»»

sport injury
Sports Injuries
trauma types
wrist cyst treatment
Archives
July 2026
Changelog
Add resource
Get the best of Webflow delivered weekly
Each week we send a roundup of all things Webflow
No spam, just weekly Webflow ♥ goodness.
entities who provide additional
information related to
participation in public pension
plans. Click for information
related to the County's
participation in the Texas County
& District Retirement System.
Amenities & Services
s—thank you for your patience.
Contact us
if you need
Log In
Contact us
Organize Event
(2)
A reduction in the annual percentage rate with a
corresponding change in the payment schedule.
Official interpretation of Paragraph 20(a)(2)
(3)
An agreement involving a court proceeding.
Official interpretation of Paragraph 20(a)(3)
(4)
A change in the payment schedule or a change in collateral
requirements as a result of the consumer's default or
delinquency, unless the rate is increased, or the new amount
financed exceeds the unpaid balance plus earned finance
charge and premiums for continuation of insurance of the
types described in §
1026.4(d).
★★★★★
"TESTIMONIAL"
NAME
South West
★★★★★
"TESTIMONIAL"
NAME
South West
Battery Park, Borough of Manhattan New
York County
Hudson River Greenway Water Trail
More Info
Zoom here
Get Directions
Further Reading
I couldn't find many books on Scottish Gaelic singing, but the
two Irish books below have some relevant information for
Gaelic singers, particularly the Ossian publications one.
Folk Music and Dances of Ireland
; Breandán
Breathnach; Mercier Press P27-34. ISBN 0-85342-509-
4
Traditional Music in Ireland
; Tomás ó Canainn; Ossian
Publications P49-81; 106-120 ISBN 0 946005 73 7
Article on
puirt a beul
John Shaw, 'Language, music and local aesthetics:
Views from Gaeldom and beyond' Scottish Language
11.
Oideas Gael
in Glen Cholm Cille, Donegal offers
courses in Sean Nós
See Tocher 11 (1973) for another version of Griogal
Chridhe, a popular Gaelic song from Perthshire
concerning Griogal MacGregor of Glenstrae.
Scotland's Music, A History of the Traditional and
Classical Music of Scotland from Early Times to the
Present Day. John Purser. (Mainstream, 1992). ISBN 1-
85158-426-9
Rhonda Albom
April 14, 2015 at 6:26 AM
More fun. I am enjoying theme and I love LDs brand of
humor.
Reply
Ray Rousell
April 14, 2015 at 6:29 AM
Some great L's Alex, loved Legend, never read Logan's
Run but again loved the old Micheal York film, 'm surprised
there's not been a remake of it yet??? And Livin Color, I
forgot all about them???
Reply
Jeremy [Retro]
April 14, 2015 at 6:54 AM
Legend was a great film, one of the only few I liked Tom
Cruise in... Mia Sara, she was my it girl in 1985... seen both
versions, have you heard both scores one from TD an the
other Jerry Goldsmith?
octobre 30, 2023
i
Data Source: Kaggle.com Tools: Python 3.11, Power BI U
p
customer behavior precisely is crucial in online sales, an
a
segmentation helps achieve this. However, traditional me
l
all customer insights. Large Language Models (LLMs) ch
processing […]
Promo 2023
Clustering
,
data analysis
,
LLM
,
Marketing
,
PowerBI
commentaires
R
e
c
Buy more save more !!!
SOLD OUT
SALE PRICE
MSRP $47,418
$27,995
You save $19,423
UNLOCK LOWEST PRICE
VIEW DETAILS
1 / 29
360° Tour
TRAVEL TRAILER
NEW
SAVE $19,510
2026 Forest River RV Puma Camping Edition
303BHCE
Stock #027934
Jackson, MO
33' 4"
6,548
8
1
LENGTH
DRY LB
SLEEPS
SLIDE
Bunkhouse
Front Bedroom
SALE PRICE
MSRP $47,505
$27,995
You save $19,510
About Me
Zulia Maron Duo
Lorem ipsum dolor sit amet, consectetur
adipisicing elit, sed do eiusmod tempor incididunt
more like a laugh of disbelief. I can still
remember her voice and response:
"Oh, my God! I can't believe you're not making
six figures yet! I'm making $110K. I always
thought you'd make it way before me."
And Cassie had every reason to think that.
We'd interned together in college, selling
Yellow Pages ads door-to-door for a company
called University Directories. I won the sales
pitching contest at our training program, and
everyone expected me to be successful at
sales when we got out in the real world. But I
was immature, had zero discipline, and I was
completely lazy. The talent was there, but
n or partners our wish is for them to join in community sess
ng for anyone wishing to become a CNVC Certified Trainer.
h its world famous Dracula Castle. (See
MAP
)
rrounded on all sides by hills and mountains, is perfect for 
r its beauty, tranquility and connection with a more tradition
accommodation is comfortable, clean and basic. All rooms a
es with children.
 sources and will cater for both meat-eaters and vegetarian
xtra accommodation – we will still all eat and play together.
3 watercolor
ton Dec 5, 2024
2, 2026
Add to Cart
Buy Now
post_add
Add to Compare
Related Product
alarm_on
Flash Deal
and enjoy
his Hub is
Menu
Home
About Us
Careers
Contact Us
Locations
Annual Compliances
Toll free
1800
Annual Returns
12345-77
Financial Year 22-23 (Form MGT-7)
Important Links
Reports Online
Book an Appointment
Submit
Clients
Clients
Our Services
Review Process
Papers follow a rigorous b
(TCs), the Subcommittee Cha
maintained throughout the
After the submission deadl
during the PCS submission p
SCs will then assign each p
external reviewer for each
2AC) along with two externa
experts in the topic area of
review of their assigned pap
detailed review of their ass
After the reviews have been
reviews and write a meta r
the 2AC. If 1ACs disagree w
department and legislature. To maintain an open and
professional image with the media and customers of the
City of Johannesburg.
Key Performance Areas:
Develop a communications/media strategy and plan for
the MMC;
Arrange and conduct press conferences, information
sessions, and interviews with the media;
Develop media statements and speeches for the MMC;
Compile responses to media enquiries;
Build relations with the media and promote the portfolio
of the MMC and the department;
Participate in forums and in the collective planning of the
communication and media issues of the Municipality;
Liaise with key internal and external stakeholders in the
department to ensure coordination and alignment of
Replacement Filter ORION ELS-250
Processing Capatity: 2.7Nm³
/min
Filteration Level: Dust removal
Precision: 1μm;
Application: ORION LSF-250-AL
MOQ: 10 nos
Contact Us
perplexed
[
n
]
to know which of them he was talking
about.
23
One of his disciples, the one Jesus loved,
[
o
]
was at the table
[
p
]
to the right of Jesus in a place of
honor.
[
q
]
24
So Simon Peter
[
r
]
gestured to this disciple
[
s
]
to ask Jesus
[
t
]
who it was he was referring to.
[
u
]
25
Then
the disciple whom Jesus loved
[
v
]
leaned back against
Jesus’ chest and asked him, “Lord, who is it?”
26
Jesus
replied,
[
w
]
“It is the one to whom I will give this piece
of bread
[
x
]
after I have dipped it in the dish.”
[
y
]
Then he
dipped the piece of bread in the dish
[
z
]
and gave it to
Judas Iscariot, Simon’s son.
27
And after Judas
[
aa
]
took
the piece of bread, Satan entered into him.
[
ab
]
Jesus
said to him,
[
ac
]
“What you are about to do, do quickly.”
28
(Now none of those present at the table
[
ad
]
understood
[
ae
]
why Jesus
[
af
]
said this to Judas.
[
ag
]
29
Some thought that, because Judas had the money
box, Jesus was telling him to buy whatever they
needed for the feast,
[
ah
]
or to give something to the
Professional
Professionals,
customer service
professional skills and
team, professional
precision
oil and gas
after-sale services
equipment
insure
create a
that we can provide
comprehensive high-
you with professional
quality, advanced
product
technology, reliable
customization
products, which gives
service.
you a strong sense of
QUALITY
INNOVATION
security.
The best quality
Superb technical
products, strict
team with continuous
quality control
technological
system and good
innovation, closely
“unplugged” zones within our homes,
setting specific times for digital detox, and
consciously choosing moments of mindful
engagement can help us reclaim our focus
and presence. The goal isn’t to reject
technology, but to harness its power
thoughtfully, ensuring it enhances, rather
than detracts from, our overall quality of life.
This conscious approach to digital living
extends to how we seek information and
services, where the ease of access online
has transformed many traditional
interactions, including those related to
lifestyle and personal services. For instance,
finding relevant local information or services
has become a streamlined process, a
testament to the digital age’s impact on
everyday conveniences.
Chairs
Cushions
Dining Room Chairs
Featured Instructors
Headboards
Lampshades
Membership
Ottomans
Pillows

««

__Problem requirements__: Using the entries above, quote each line verbatim from the first through the line that contains "delinquency, unless the".

__Result of the task__:
sport injury
Sports Injuries
trauma types
wrist cyst treatment
Archives
July 2026
Changelog
Add resource
Get the best of Webflow delivered weekly
Each week we send a roundup of all things Webflow
No spam, just weekly Webflow ♥ goodness.
entities who provide additional
information related to
participation in public pension
plans. Click for information
related to the County's
participation in the Texas County
& District Retirement System.
Amenities & Services
s—thank you for your patience.
Contact us
if you need
Log In
Contact us
Organize Event
(2)
A reduction in the annual percentage rate with a
corresponding change in the payment schedule.
Official interpretation of Paragraph 20(a)(2)
(3)
An agreement involving a court proceeding.
Official interpretation of Paragraph 20(a)(3)
(4)
A change in the payment schedule or a change in collateral
requirements as a result of the consumer's default or
delinquency, unless the rate is increased, or the new amount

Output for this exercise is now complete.